Pour le Dr Cynthia Tigalekou Ognaligui, docteur en sciences infirmières et présidente du jury, cette première promotion témoigne de l’évolution du métier d’infirmier au Gabon. « L’infirmier d’aujourd’hui a changé. Il ne se limite pas simplement à l’administration de médicaments. Il peut également faire de la recherche afin de proposer des actions concrètes visant à améliorer la qualité des soins en milieu hospitalier », a-t-elle expliqué. Elle a également rappelé que la formation est désormais portée à trois ans après le baccalauréat et se conclut par une soutenance de mémoire.
Des travaux au service de la santé publique
Parmi les candidates, Nzimbou Giovanni Darlene a consacré son mémoire à la perception des infirmiers sur l’éducation thérapeutique des patients atteints d’hypertension artérielle à la Polyclinique Chambrier. Elle explique avoir choisi ce sujet face au nombre croissant de personnes touchées par cette maladie. « Nous avons une forte population qui souffre d’hypertension artérielle et ces patients ne savent pas exactement de quoi il s’agit. Mon intention était de mettre en place une éducation thérapeutique afin d’améliorer leur prise en charge », a-t-elle indiqué. La soutenance de cette dernière a été sanctionnée par la note de 14 sur 20.
Haeriyath Radji, infirmière diplômée d’État, a pour sa part présenté un mémoire sur la perception infirmière de la promotion de l’allaitement maternel en service de néonatologie. Selon elle, son étude est née du constat que de nombreuses mères n’allaitent pas suffisamment leurs enfants. « J’exhorte vraiment les mamans à allaiter leurs enfants pour éviter certaines maladies comme les gastro-entérites, les diarrhées et les vomissements », a-t-elle déclaré, insistant sur les bienfaits du lait maternel pour le nourrisson.

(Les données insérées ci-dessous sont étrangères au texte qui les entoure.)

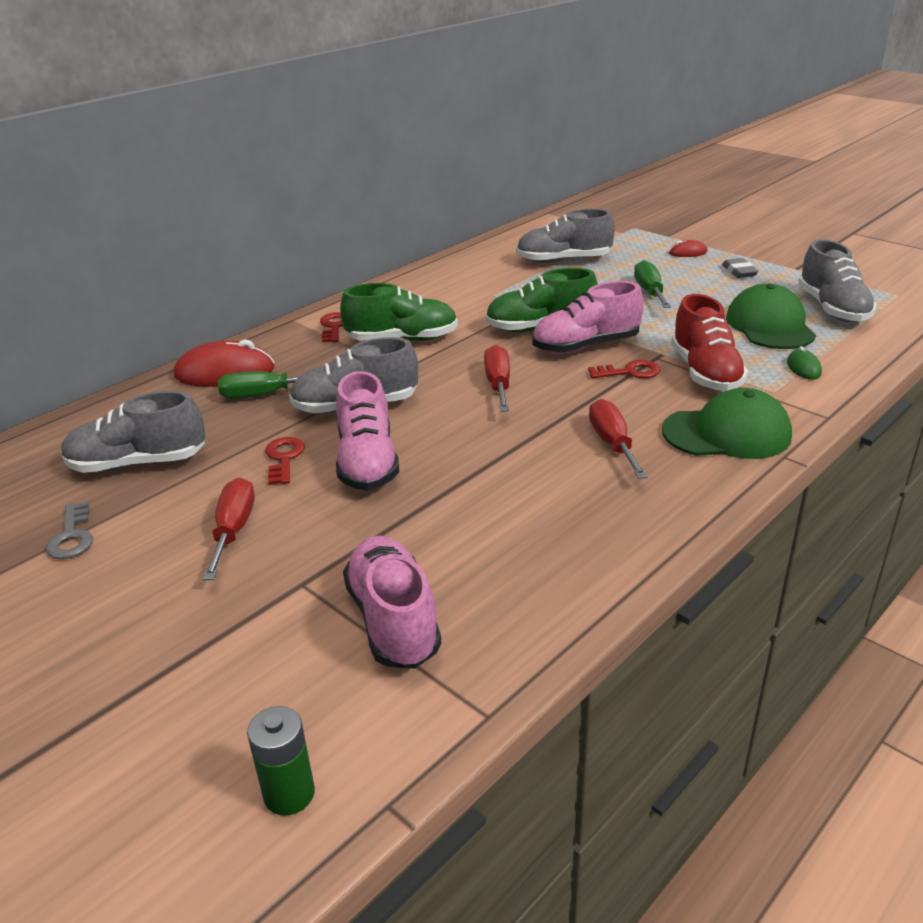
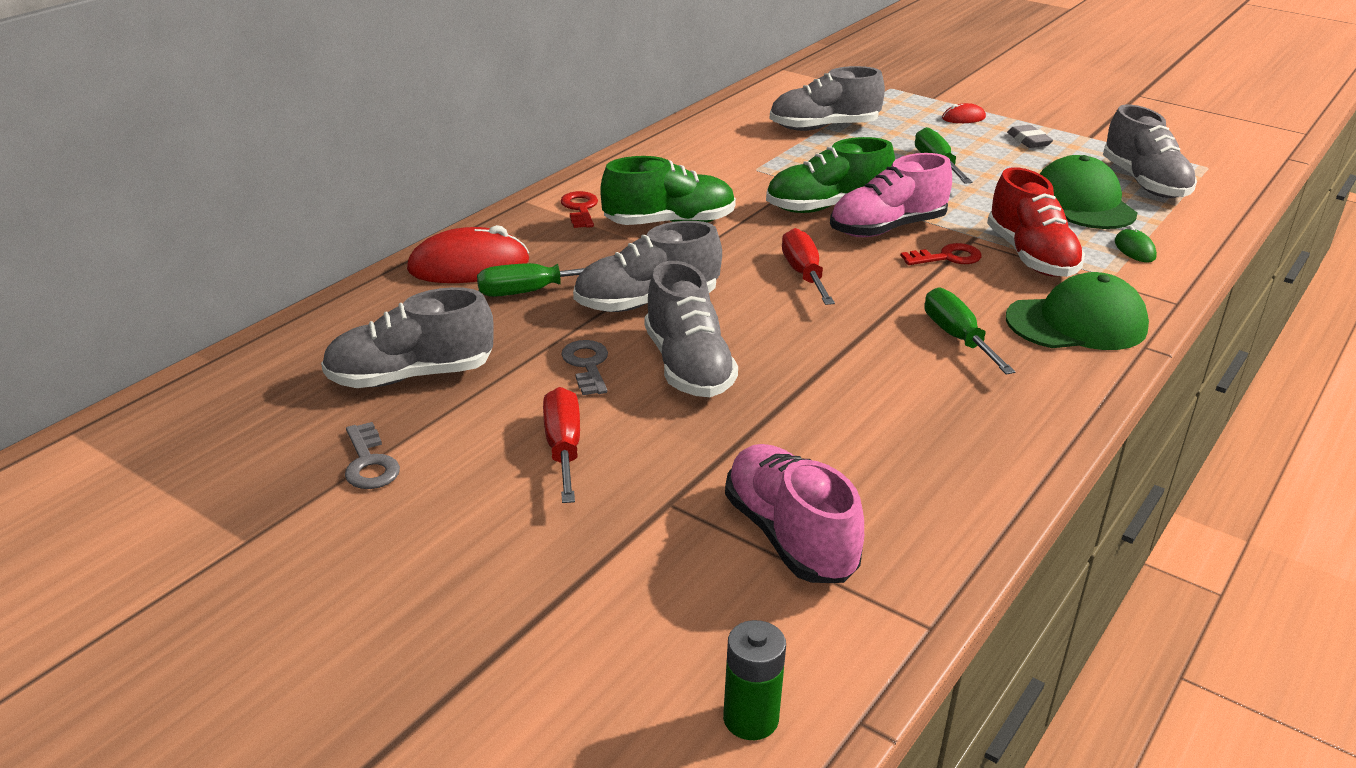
camera: 10 degrees left, 0 degrees up
red key [265,437,305,485] -> grey key [561,340,608,395]
pink shoe [336,371,399,491] -> grey shoe [645,261,738,397]
red screwdriver [589,399,648,479] -> green screwdriver [925,287,1016,375]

Une première promotion porteuse d’espoir
Malgré un effectif limité à 4 étudiantes, cette première promotion constitue une étape importante pour l’École Supérieure de la Santé (ESS). « Ça semble faible, mais c’est déjà un exploit. Nous sommes satisfaits de la qualité du travail ainsi que de l’expression orale et écrite des étudiantes », s’est félicitée le Dr Cynthia Tigalekou Ognaligui. Pour l’établissement, ces premières diplômées incarnent une nouvelle génération d’infirmiers, formés à conjuguer pratique clinique et recherche au service de l’amélioration de la qualité des soins au Gabon.